In vivo effects of the NMDA receptor agonist tetrazolyl-glycine related to the function of small-diameter primary afferents.

Abstract

The NMDA receptor agonist tetrazolyl-glycine (TG; 100 microg kg(-1), i.v.) caused a depressor reflex in anaesthetized rats. The NMDA receptor antagonist MK-801 (300 microg kg(-1), i.v.) inhibited this depressor reflex, but not that induced by pentylenetetrazol (PTZ; 100 mg kg(-1), i.v.), indicating a selective effect of TG on NMDA receptors in vivo. Capsaicin pretreatment, which excludes the function of small-diameter primary afferent fibres, caused only a reduction of the TG-induced depressor reflex, suggesting a reduction of NMDA receptors.
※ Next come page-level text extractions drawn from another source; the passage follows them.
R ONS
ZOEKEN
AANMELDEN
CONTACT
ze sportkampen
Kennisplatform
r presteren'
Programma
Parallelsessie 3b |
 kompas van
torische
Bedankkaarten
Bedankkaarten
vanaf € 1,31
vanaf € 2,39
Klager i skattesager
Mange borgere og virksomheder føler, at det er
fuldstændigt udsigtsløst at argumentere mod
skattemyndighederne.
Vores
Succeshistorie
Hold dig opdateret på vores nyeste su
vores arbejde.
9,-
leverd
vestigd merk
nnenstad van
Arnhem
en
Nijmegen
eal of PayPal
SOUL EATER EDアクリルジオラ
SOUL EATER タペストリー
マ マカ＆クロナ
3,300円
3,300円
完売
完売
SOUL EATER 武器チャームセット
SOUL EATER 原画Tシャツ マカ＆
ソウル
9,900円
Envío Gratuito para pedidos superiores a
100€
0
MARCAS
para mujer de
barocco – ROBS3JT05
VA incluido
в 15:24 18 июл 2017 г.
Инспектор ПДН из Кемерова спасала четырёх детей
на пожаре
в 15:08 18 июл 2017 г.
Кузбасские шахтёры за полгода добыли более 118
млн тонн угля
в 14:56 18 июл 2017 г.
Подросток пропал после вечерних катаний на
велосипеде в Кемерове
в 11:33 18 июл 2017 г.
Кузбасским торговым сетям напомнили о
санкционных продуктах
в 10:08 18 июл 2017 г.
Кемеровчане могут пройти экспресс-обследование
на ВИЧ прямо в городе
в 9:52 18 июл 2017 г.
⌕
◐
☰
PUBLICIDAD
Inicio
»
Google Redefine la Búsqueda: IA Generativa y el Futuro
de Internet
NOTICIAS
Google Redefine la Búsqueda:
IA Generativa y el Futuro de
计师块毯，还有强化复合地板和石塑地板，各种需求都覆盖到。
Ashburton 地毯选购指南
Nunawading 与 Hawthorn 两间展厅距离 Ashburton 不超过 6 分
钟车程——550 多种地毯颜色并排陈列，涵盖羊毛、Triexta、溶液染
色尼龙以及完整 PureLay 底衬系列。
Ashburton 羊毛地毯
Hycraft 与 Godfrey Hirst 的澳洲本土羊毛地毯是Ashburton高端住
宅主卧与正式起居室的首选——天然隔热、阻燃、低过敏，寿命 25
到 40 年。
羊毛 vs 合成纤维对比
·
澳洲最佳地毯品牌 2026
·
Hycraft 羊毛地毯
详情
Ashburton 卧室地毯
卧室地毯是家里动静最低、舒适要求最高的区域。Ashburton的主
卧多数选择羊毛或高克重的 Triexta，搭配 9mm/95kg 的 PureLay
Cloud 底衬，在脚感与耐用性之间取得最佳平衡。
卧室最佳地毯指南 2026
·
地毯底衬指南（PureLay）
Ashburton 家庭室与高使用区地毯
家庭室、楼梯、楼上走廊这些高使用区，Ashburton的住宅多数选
The absence of effects of TG and PTZ on the blood pressure in pithed rats excluded any peripheral vascular actions of TG and PTZ. The depressor reflex evoked by afferent nerve stimulation was also inhibited by MK-801 (300 microg kg(-1), i.v.), but not by the tachykinin antagonist L-742694 (10 mg kg(-1), i.v.), confirming the essential role of glutamate in the neurotransmission of signals at central terminals of small-diameter afferent neurons. Plasma protein extravasation in the rat hind paw, induced by neurotransmitters released at peripheral terminals of small diameter afferent neurons by antidromic nerve stimulation, was not influenced by MK-801, indicating that glutamate is either not released or has no effect there. It is concluded that the NMDA agonist TG is a valuable tool to study the functions of primary afferents in vivo.